My reply is as follows
I press open for a number of reasons.

– When you press to one side, unless careful, the strip sets tend to arc.  Requiring trimming and loss of strip length when sub-cutting.

– The seams are flat an much easier for my longarm gal to quilt.

– When FINGER pressed open – I do use my fingernail – I get close and personal to the seam line.  There is no accordion pleat of fabric, no lost fabric, at the seam line.  My piecing is much more accurate.  The seams are flat so I don’t feel tempted to go to the iron during block construction.  As a result, my blocks are square and not distorted by poor pressing technique at the iron or steam from the iron.

– A great side benefit is that I don’t have to argue with myself why I am pressing the seam one way or the other.  I just press open.

I believe the original reason to press to one side was to strengthen the seam.  If the stitching of the seam released, the second fabric was still pressed completely under the seam, preventing exposure to the batting.  This was much more important with hand pieced quilts and the old lint cotton batting.
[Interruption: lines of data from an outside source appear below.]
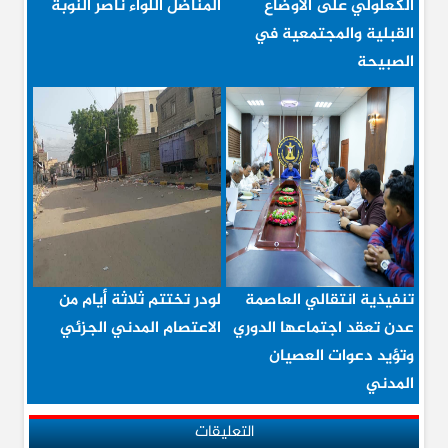
الكعلولي على الأوضاع
المناضل اللواء ناصر النوبة
القبلية والمجتمعية في
الصبيحة
تنفيذية انتقالي العاصمة
لودر تختتم ثلاثة أيام من
عدن تعقد اجتماعها الدوري
الاعتصام المدني الجزئي
وتؤيد دعوات العصيان
المدني
التعليقات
Modern quilters have terrifically strong seams due to sewing machines.  The bonded batting available today does not shred and migrate out of the seam if it should open. It is also my impression that todays quilts are most often machine quilted – more heavily quilted than the quilts from the 70’s and 80’s.

It is okay to rethink what we do and how we do them.  I spent years pressing seams to one side, and many hours trying to determine which direction would work the best.  Once I thought through why the seams were being pressed to one side, I decided that those reasons didn’t hold water any longer.

This information is simply my personal opinion.  Pressing seams open works for me, perhaps it will work for you as well.